Quote the passage below on Oracle Real Application Clusters Guard word for word, from "Text description of addvirtualaddress.gif" to "a physical node.".

-- START OF Reading passage --

2.1.3.2 Possible Owner Nodes

Each group also has a set of possible owner nodes. The possible owner nodes for a group containing an Oracle Real Application Clusters database instance is any cluster node where Oracle Services for MSCS is installed, less any nodes you explicitly remove from the set using Oracle Real Application Clusters Guard Manager.

2.1.3.3 Resource Dependencies

When you configure an Oracle Real Application Clusters database into an MSCS cluster, Oracle Real Application Clusters Guard Manager helps you to create a group for each database instance, requests information about and adds one or more node-independent addresses (called virtual addresses), and automatically adds an Oracle Net listener to each group for you. When Oracle Real Application Clusters Guard adds these resources to the group, it sets up a relationship among them called resource dependencies. The resource dependencies define the order in which the cluster software brings the resources offline and online.

As shown in Figure 2-1, in a group containing an Oracle Real Application Clusters database instance, there is a dependency between the instance and the IP address. In addition, the listener has a dependency on the network name, which has a dependency on the IP address. Therefore, if a node fails, the Oracle database instance resource and the listener resource will be brought offline first, followed by the network name resource, and then the IP address resource. On the node to which the group fails over (the failover node), the order is reversed; MSCS brings the IP address resource online first, followed by the network name resource. Neither the database instance nor the listener is brought online on the failover node, because each can run only on the node on which it was created. (However, if a group were simply taken offline and then placed online on its current node, then the database instance resource and listener resource would be brought online after the IP address and network name resources had been brought online.)

Figure 2-1 Oracle Real Application Clusters Guard Resource Dependencies


Text description of dependencies1.gif follows.
Text description of the illustration dependencies1.gif

2.1.4 Virtual Addresses

A virtual address is a network address at which running resources in a group can be located, regardless of the cluster node hosting those resources. A virtual address provides a constant node-independent network location that allows clients to easily locate resources without needing to know which physical cluster node is hosting those resources.

Groups move from an unavailable node to an available one after a node fails or a virtual address fails (and cannot be restarted on its current node) in an operation called failover. You identify a virtual address for a group in Oracle Real Application Clusters Guard Manager by specifying a unique network name and IP address for each group. The Configure Database Wizard in Oracle Real Application Clusters Guard Manager helps you to specify one or more virtual addresses for each database instance. Figure 2-2 shows the dialog box that helps you add one or more virtual addresses to a group.

Figure 2-2 Configure Database Wizard - Virtual Address Dialog Box


Text description of addvirtualaddress.gif follows.
Text description of the illustration addvirtualaddress.gif

The virtual addresses in the group makes the group a virtual server. Although at least one virtual address per group is required for client access, you can assign multiple virtual addresses to a group. You might assign multiple virtual addresses to provide increased bandwidth.

Each group appears to users and client applications as a highly available virtual server, independent of the physical identity of one particular node. To access the resources in a group, clients always access the group by connecting to the virtual address of a group. To the client, the virtual server is the interface to the cluster resources and looks like a physical node.

Figure 2-3 shows a four-node cluster with one instance group configured on each node. Clients access these groups through Virtual Server A, B, C, and D. By accessing the cluster resources through the virtual address of a group, as opposed to the physical address of an individual node, you ensure a quick connection to an available database instance even when the requested instance is not available. The process by which a quick remote connection is ensured is described in Section 2.3.1.1.

-- END OF Reading passage --
-- START OF Stored rows --

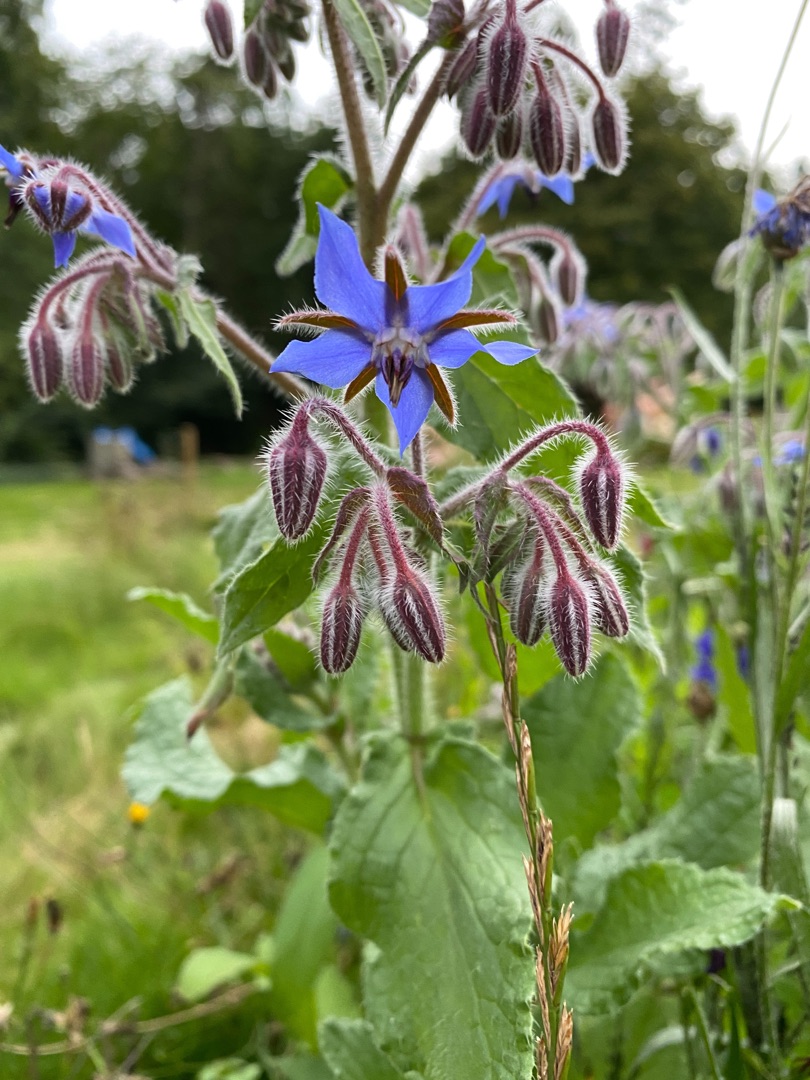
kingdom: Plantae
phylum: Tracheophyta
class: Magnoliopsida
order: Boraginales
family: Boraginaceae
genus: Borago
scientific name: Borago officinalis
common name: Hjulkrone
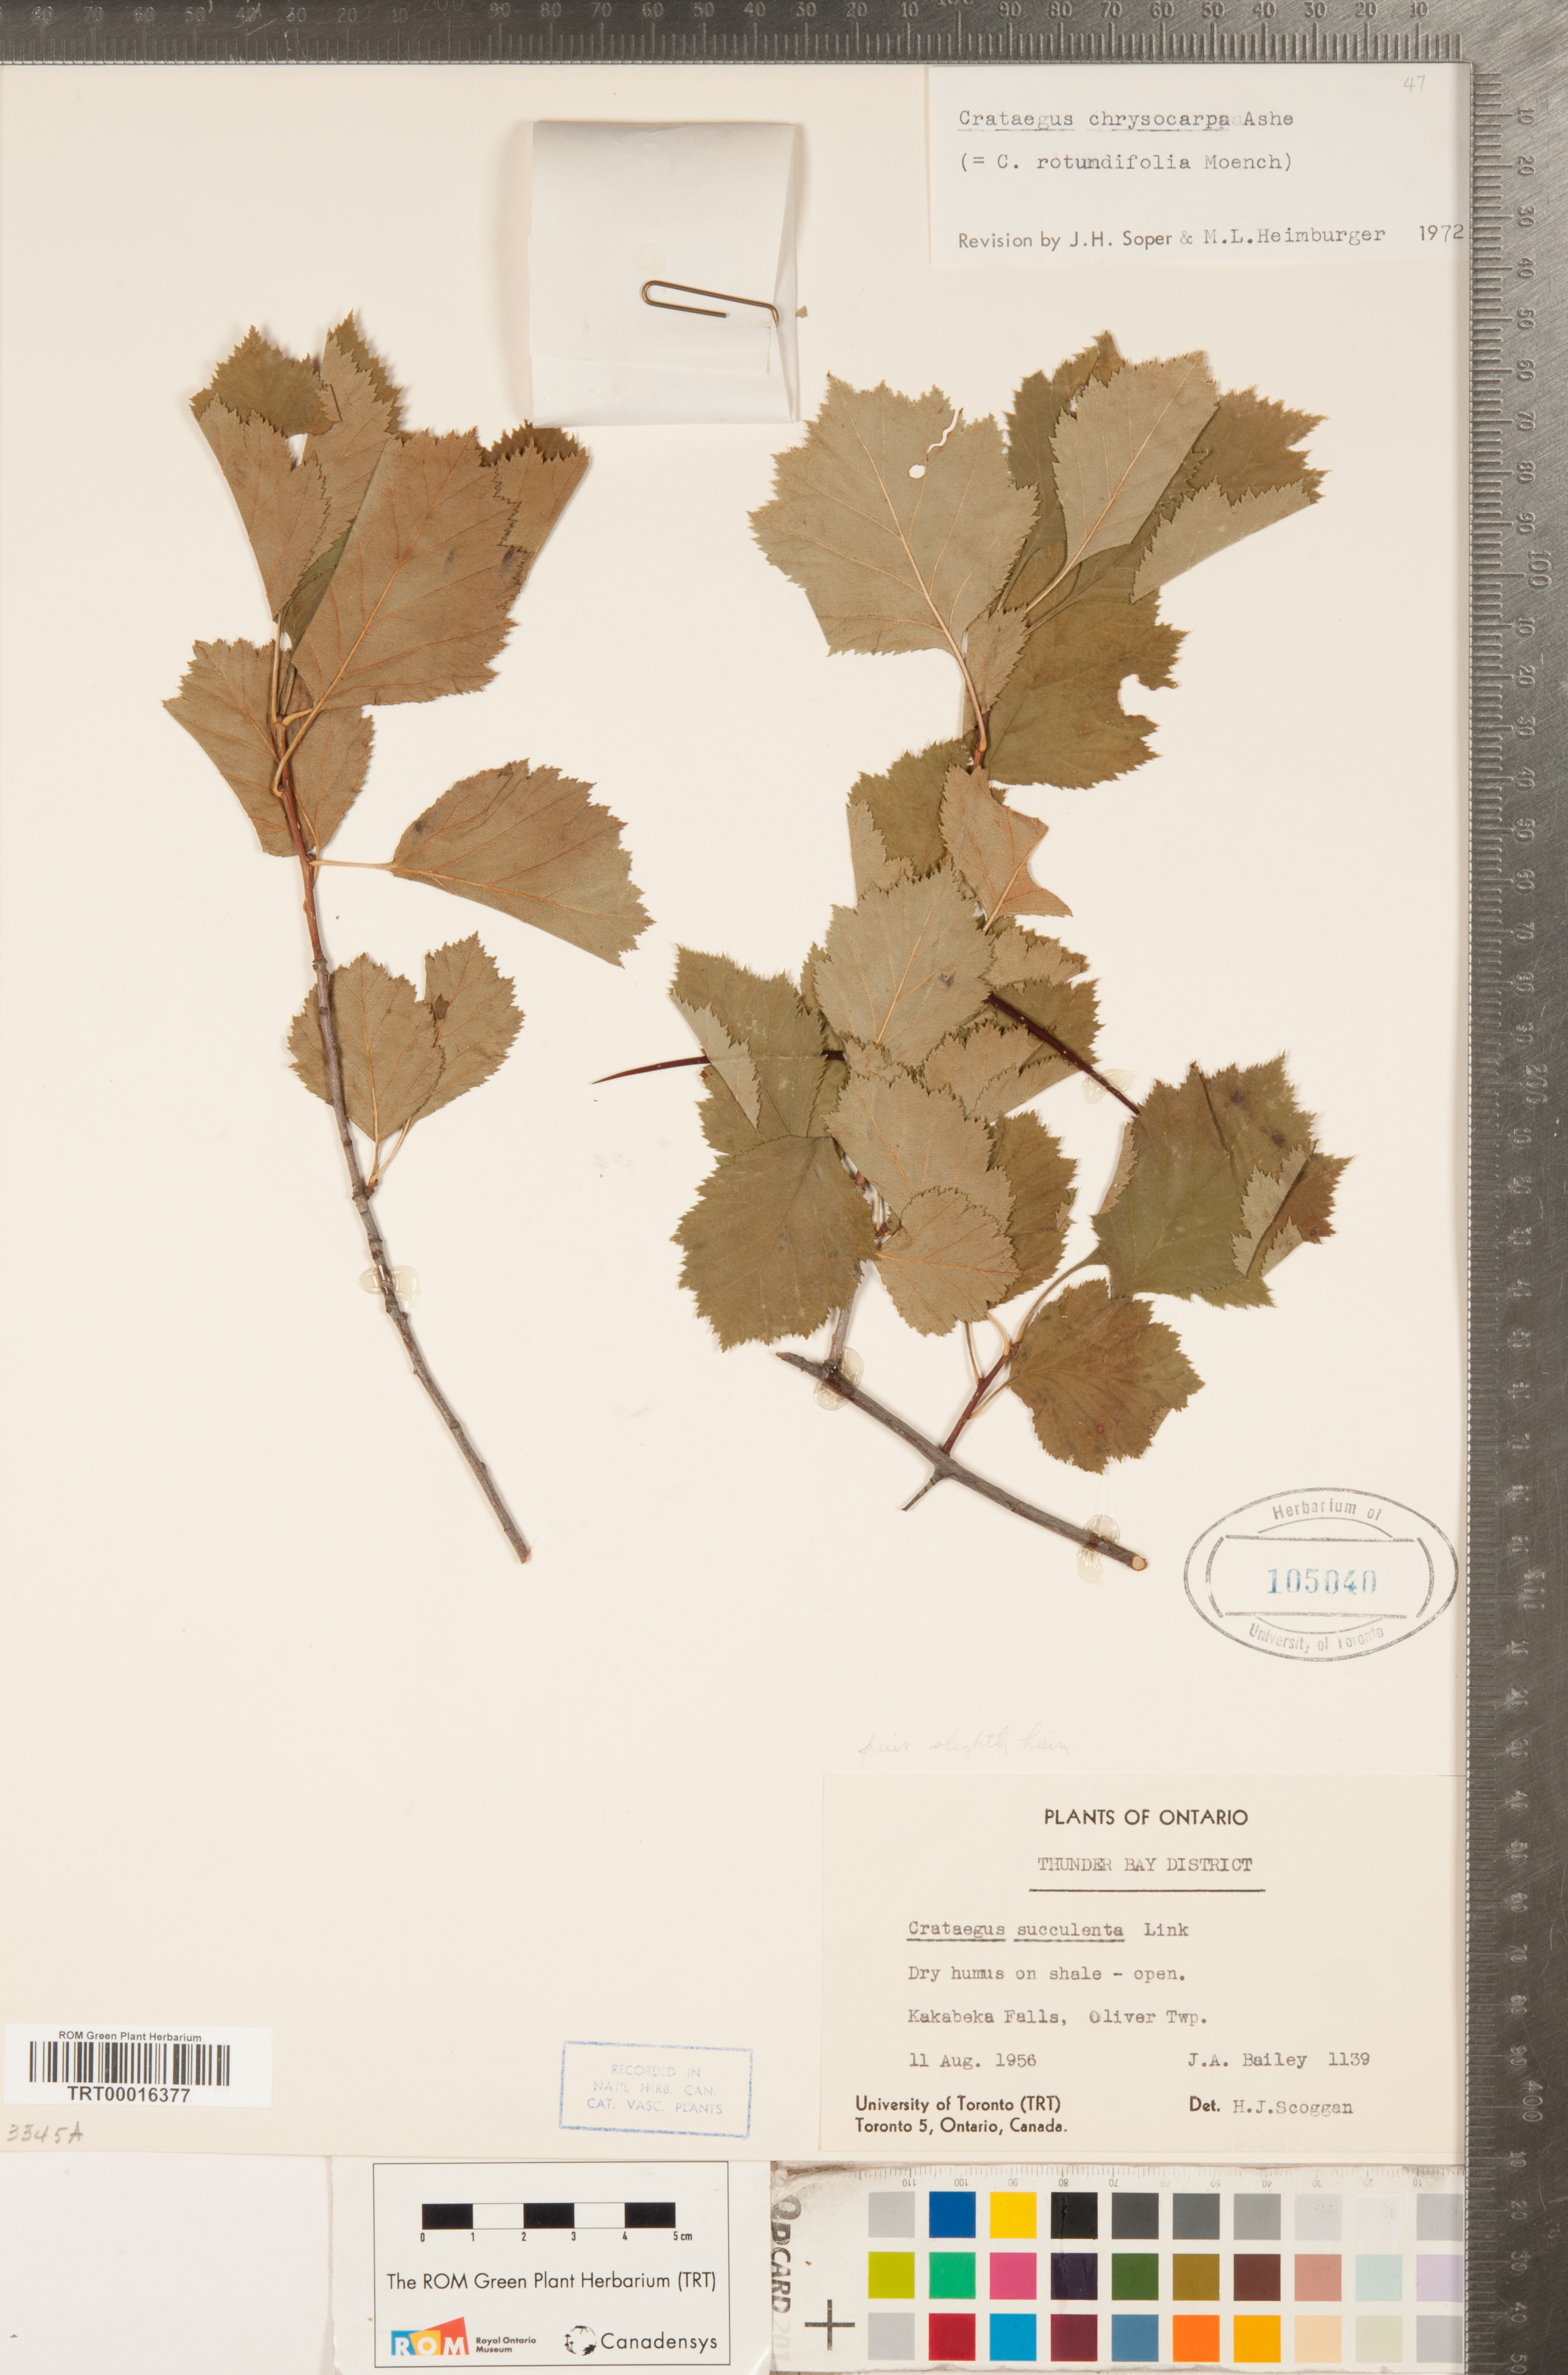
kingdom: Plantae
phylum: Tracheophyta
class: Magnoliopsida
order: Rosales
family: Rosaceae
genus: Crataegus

-- END OF Stored rows --

■ **Result**:
Text description of addvirtualaddress.gif follows.
Text description of the illustration addvirtualaddress.gif

The virtual addresses in the group makes the group a virtual server. Although at least one virtual address per group is required for client access, you can assign multiple virtual addresses to a group. You might assign multiple virtual addresses to provide increased bandwidth.

Each group appears to users and client applications as a highly available virtual server, independent of the physical identity of one particular node. To access the resources in a group, clients always access the group by connecting to the virtual address of a group. To the client, the virtual server is the interface to the cluster resources and looks like a physical node.